Yes. Not only is it possible but historically _already_ an avenue of attack.

------
FerretFred
Awesome! It only serves to remind me I know practically nothing about
Mathematics. "Good Primes" and "Happy Primes" .. who'd have thought it ...

------
mpoteat
To me this seems to be exclusively undergraduate mathematics that one might
learn in an engineering program. No mention of topology or modern algebra.

------
daodedickinson
It's organized like a debate file. Fascinating.

------
zw123456
Reminds me of the old Schaum's Outlines, I still have a couple of them on the
book shelf from college days, saved my bacon many times.

------
paxys
Uh, this is a book.

------
BlackFingolfin
OK, so, I also hate to be "that guy", but, despite the admirable effort put
into creating this by the author, I am sad to say I don't see why some people
are excited about this... Because unfortunately after just looking at a few
pages, I saw lots and lots of error and misleading or plain confusing
statements, basically on every single page I looked at closer, which makes me
distrust it. Granted, these vary in their severity, but still...

Examples:

\- p. 50, definition of a complex vector space, says " A complex vector space
consists of the same set of axioms as the real case, but elements within the
vector space are complex.". The vector space does not "consist" of the axiom,
it adheres to them. And it makes no sense to say that the "elements" (vectors)
are "complex". Rather, that scalars are allowed to be complex, not just real.

\- p. 50: definition of a subspace is a mess. To pick just one obvious problem
with it: What even are "axioms (a) and (b)"? Perhaps the three unlabeled
"axioms" at the top of the page are meant (being closed under addition,
additive inverses, and scalar multiplication)? But certainly the third one
(axion "(c)"?) needs to be verified, too (whereas the second, about additive
inverses, is redundant).

* * *

§ **TASK DESCRIPTION**
Could you write out, word for word, the stretch of the forum thread that starts at "Yes. Not only" and ends at "thought it ..."?

* * *

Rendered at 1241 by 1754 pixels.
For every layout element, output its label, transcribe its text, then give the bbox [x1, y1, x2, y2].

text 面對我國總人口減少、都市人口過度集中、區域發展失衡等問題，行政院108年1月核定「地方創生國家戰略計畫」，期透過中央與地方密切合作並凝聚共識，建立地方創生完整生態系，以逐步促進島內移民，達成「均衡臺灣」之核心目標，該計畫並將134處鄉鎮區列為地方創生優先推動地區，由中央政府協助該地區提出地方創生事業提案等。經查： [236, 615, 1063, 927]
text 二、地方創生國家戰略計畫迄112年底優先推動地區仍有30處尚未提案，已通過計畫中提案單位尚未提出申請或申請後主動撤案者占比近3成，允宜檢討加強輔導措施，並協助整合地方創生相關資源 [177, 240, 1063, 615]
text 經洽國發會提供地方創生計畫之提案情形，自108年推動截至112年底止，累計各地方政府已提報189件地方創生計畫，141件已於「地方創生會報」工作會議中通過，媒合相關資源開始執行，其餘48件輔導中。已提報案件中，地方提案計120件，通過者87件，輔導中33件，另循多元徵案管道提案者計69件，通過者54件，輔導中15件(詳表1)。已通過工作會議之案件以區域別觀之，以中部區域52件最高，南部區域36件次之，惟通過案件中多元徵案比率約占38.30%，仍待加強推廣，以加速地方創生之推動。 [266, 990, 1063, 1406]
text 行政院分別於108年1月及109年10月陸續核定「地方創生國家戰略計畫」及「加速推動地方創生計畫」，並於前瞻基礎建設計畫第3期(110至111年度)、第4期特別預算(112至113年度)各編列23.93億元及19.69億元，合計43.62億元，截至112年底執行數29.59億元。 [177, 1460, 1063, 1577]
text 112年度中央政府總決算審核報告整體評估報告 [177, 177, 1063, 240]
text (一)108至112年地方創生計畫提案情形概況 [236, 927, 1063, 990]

* * *

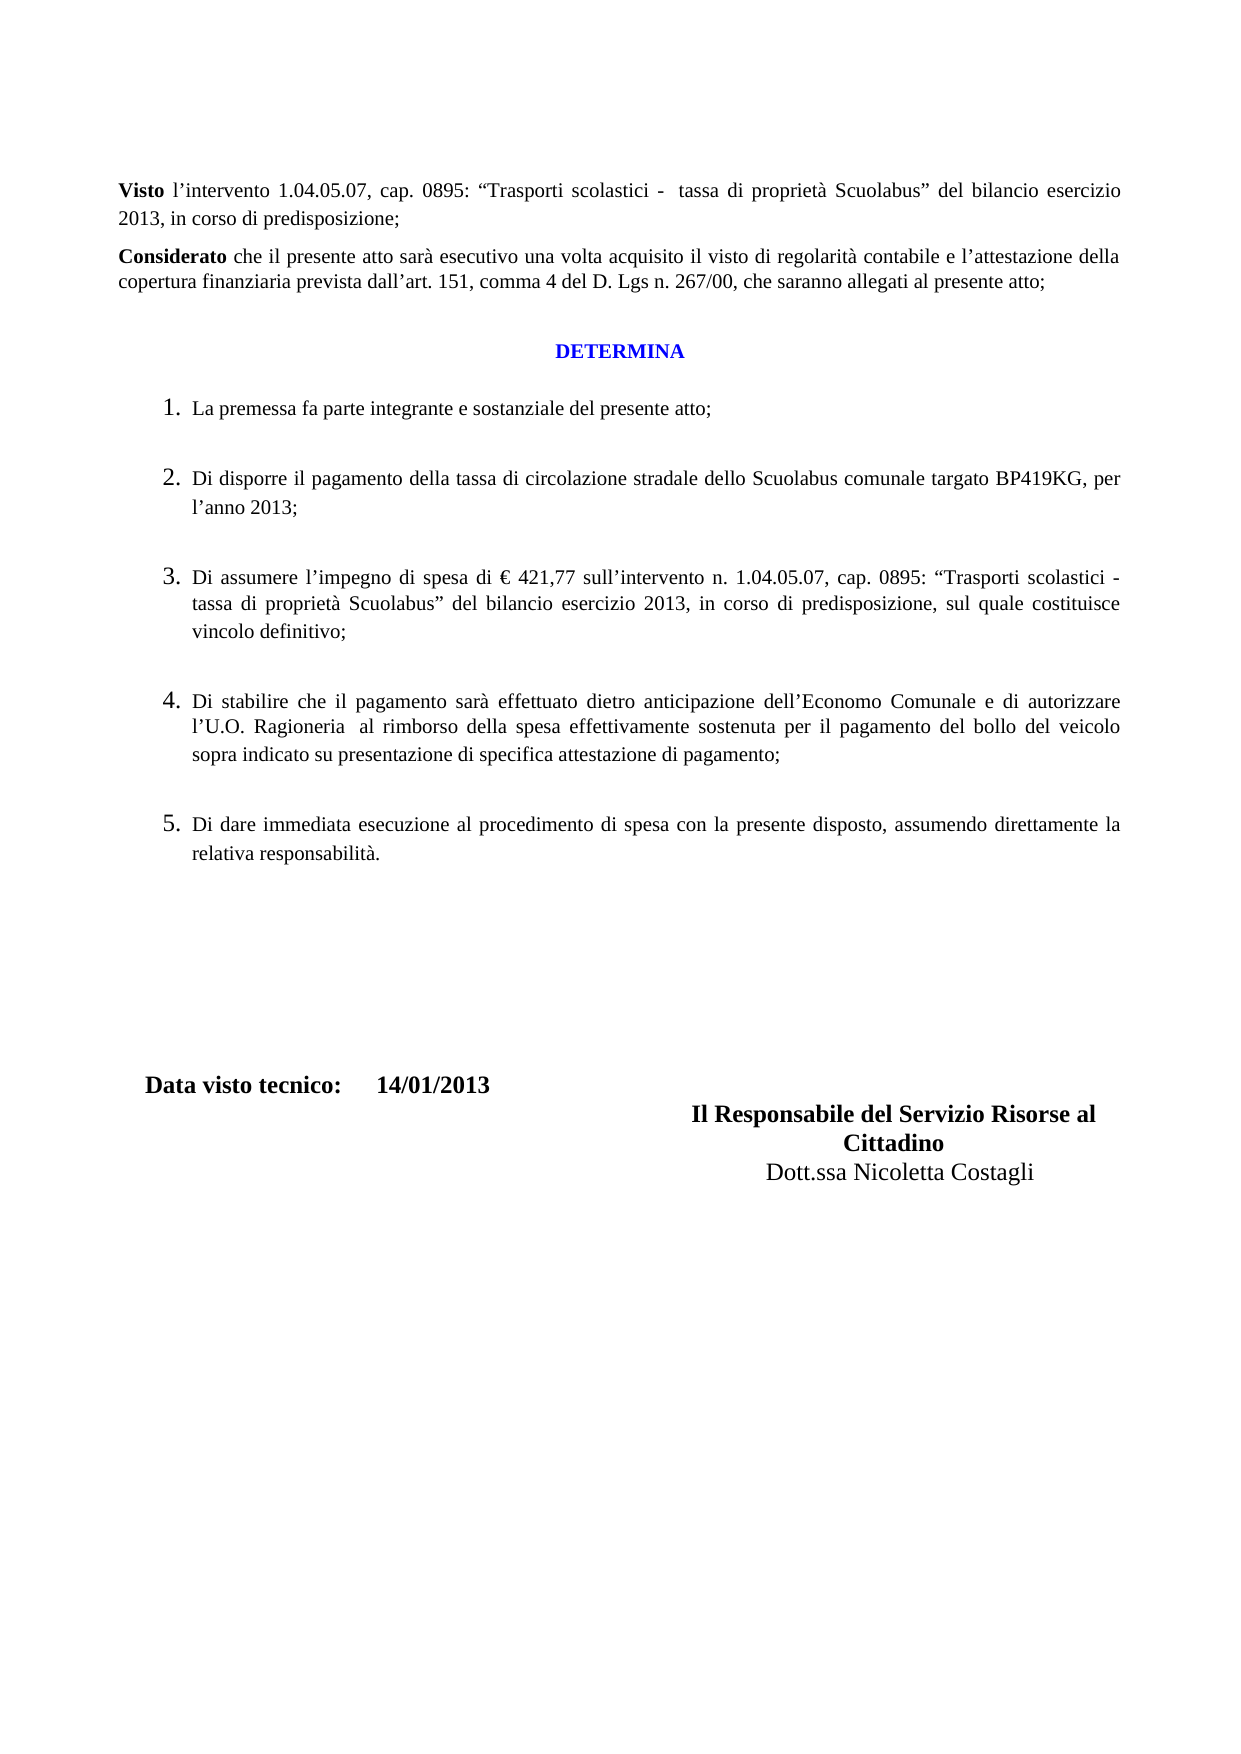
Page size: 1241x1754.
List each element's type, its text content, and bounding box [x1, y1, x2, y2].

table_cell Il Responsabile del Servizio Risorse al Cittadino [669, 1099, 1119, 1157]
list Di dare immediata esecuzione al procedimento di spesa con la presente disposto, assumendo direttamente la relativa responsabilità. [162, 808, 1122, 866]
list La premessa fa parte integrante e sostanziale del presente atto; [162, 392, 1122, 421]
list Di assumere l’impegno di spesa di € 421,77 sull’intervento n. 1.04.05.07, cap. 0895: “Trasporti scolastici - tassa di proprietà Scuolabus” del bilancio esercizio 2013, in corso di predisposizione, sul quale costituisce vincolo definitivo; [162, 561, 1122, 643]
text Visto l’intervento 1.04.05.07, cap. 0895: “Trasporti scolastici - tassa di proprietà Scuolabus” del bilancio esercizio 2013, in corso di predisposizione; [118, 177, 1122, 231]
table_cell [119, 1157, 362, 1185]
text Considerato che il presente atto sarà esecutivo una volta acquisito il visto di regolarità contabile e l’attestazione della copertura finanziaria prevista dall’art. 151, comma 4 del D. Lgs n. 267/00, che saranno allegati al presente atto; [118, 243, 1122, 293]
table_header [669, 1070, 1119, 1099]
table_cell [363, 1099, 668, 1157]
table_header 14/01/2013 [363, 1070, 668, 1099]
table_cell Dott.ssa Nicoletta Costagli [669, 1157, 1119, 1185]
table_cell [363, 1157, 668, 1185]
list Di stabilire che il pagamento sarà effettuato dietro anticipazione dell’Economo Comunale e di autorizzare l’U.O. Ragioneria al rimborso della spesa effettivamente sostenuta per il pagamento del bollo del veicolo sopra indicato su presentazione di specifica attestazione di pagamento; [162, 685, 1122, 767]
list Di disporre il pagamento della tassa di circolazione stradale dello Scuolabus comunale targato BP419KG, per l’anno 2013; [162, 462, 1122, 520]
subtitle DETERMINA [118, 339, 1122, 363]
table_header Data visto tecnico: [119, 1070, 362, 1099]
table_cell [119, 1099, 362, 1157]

* * *

§ **THE OUTPUT**
Yes. Not only is it possible but historically _already_ an avenue of attack.

------
FerretFred
Awesome! It only serves to remind me I know practically nothing about
Mathematics. "Good Primes" and "Happy Primes" .. who'd have thought it ...